======== Exercise data ========

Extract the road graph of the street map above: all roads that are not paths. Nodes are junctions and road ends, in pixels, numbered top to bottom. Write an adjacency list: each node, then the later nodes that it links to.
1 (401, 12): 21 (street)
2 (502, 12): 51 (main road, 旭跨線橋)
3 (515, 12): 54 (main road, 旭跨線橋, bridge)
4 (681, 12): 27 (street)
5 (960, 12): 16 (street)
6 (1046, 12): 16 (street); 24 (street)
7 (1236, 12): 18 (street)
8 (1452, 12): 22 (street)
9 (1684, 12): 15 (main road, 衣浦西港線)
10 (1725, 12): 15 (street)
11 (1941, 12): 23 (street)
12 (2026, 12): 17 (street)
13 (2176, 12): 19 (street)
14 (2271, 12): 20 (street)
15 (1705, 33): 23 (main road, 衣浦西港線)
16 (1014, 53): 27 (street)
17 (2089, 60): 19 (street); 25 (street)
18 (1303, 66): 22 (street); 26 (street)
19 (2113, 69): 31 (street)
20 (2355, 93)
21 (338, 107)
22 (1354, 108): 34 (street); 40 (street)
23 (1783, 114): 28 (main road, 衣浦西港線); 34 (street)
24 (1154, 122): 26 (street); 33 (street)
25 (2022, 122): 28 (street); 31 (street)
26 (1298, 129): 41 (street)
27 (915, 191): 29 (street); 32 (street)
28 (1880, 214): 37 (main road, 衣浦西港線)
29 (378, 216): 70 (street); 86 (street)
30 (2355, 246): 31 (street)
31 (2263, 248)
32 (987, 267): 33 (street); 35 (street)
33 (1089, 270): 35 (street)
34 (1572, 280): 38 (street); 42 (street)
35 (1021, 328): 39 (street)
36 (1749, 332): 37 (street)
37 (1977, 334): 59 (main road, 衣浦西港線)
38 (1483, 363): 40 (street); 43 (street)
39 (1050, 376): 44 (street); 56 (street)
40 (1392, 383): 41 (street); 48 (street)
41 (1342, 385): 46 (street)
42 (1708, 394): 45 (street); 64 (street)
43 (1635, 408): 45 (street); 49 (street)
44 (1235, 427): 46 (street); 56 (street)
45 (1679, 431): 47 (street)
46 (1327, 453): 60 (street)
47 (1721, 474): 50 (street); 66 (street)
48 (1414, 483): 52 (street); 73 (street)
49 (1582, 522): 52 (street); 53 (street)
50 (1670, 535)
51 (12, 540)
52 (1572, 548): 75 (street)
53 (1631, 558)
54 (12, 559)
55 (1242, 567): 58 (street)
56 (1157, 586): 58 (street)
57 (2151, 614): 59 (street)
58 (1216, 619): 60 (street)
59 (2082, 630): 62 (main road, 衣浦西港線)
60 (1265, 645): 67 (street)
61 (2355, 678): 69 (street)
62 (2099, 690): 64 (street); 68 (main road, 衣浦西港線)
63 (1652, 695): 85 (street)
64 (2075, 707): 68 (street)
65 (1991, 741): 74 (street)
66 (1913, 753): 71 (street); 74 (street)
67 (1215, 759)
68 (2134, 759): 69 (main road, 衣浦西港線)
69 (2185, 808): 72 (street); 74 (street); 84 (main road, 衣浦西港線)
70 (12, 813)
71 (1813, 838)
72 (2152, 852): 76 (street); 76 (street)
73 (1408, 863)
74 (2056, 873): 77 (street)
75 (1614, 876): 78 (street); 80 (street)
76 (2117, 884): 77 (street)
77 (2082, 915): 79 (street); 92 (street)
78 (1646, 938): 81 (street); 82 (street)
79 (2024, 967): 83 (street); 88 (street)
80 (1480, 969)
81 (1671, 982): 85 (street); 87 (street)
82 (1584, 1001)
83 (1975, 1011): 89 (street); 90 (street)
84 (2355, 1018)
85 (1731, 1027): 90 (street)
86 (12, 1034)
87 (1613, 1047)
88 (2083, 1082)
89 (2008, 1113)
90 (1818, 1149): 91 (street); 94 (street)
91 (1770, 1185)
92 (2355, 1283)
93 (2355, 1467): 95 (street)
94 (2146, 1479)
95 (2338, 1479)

========

▸ Assignment
Show every line from the entries above in which the word "旭跨線橋" appears.

▸ Written solution
2 (502, 12): 51 (main road, 旭跨線橋)
3 (515, 12): 54 (main road, 旭跨線橋, bridge)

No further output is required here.